-------- Input data
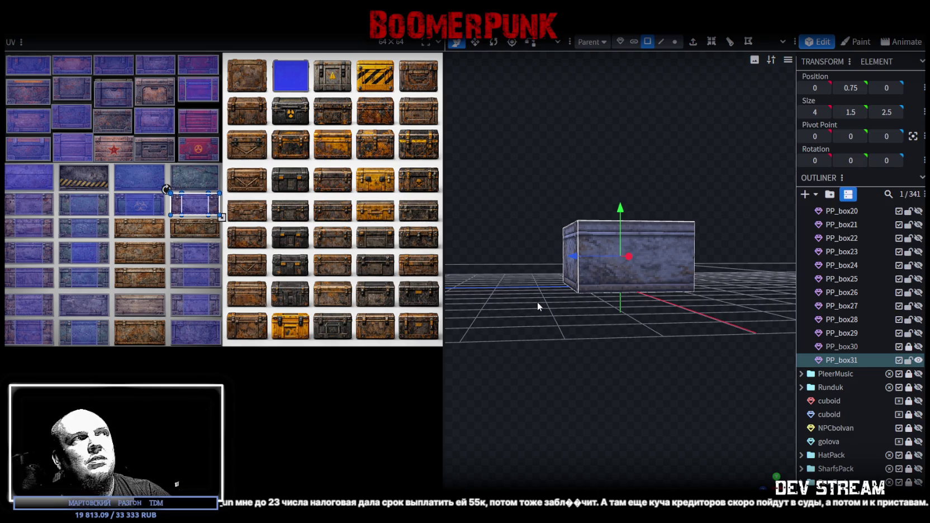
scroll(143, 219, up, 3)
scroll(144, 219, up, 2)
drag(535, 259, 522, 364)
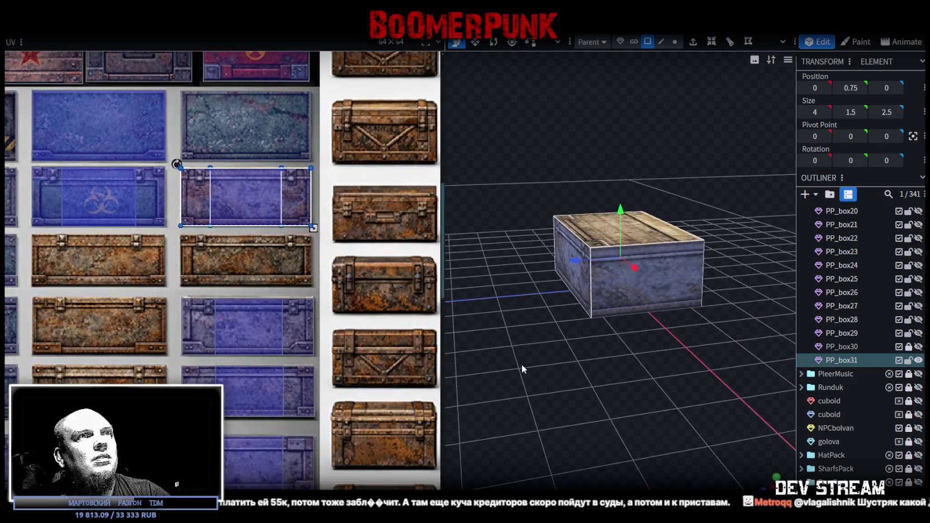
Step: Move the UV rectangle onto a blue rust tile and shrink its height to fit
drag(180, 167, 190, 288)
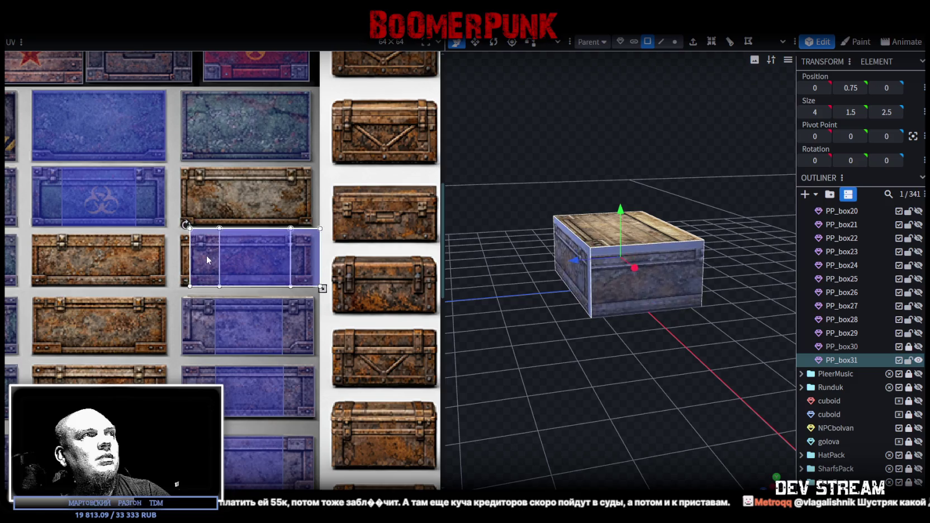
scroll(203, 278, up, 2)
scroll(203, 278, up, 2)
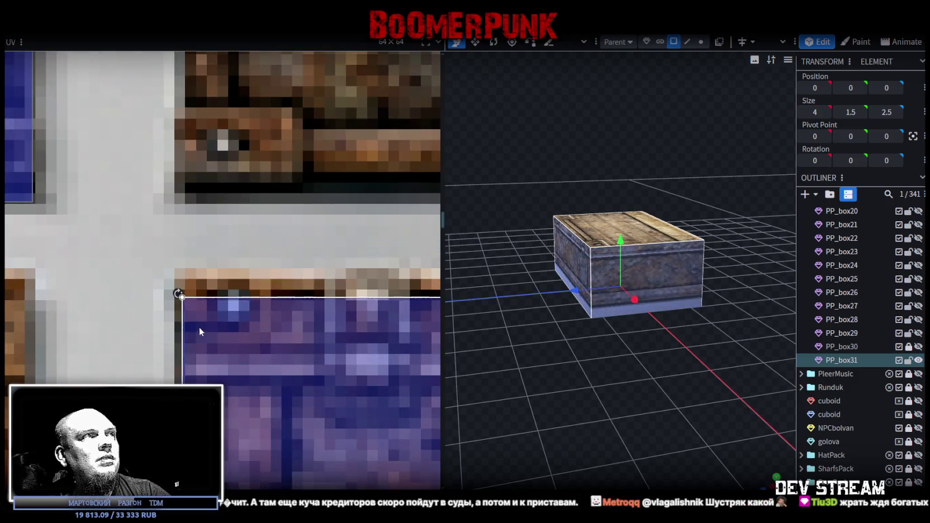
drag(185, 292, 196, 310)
----------------
- [What the task asks] Tell how many lines in the entries contain the string "scroll". Give the number and nothing more.

- [Task solution] 4